Shopping cart
 

The View from Havana

Searching for Ernest Hemingway

Books, Creative Non-Fiction, Forthcoming, Hemingway Studies, Travel Writing

Description
A journalist’s passion for cars and boats becomes a story that’s part travelogue, part personal adventure, and part literary study

It began with a simple question: was Ernest Hemingway a “car guy”? For journalist Mark Burrell, this initial curiosity turned into a decades long quest to learn more about Hemingway by finding the people who knew him best in Italy, Cuba, and Key West. With every interview and meeting, more questions arose. Was an old boat at Hemingway’s Cuban estate, Finca Vigía, the real Pilar or a replica? Were Hemingway’s furniture, art, and 9,000-book library still inside the Finca? How did Cubans feel about the American writer, and what role did he have in his community there? Was Hemingway’s son, Patrick, right that losing his hilltop villa after 20 years was the “last straw” that led to his father’s suicide?
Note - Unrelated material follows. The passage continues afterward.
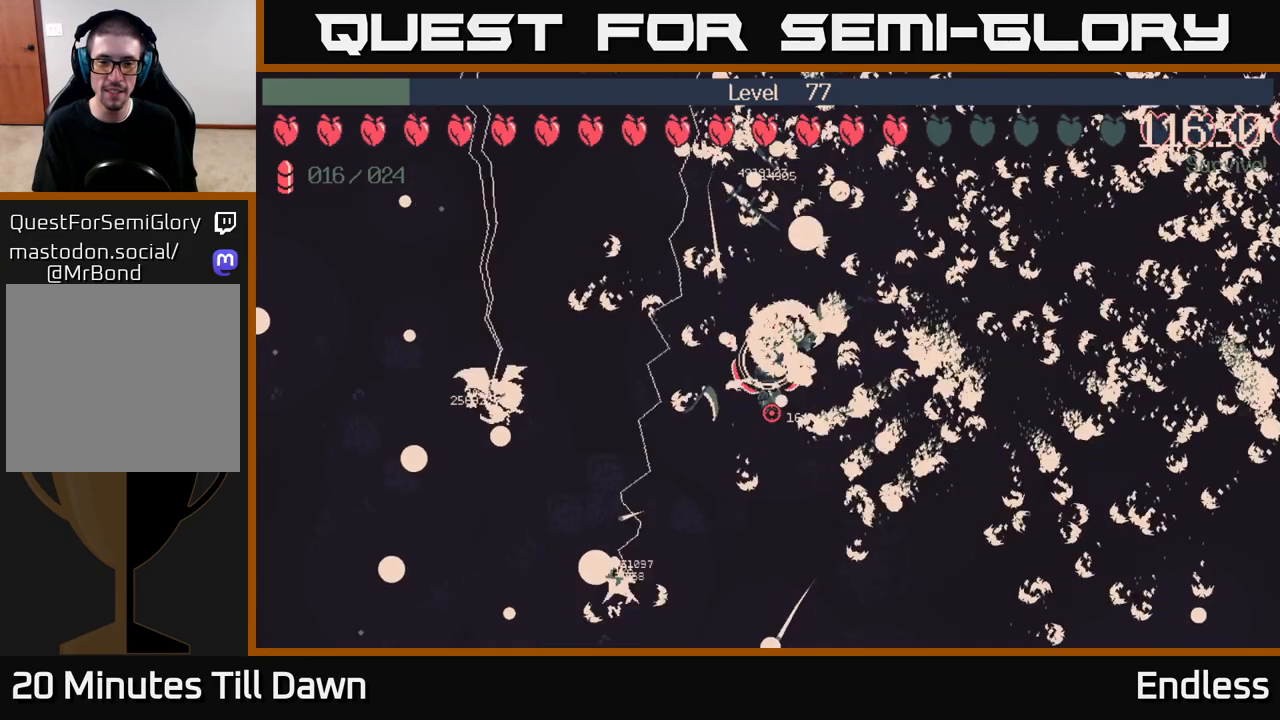
{"buttons": [], "left_stick": "up-right", "right_stick": "center", "events": [[300, "left_stick", "down-right"], [433, "left_stick", "up-right"]]}
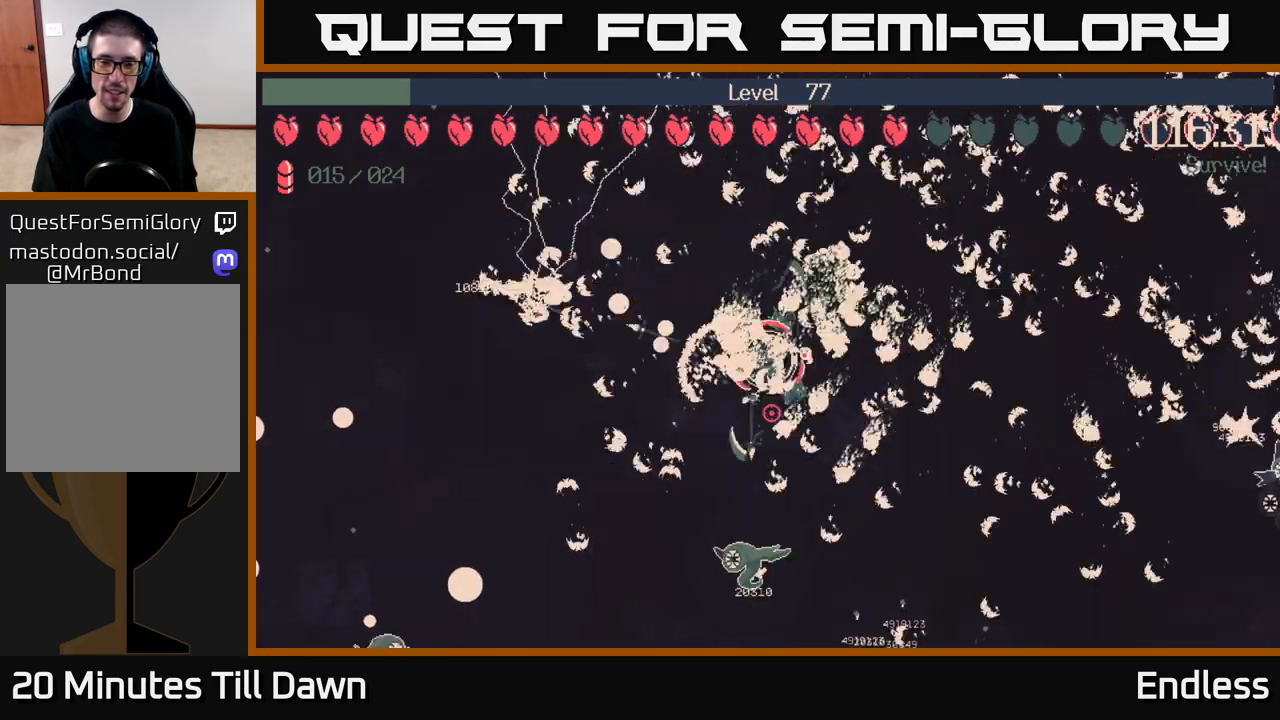
{"buttons": [], "left_stick": "center", "right_stick": "center", "events": [[67, "left_stick", "center"]]}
Through a captivating blend of memoir and personal journalism, Burrell’s explorations reveal a shy, sensitive artist who never recovered from losing Finca Vigía, Havana, Cojimar, and the “good natured people of the northern shore” to the Cold War. As Burrell got to know Patrick and those closest to Ernest Hemingway, he formed a novel view of “the bronze God of Literature,” as he’s known in Cuba. Burrell’s adventures took him from dodging freighters at night in the Gulf Stream to racing vintage cars in Italy, all in pursuit of better understanding a literary giant.

Author

Mark Burrell is a journalist with bylines in Autoweek, Ruoteclassiche, Inland Architect, and The Miami Herald’s Sunday magazine Tropic. Burrell’s areas of professional experience span architecture, photojournalism, cars, boats, and Cuba.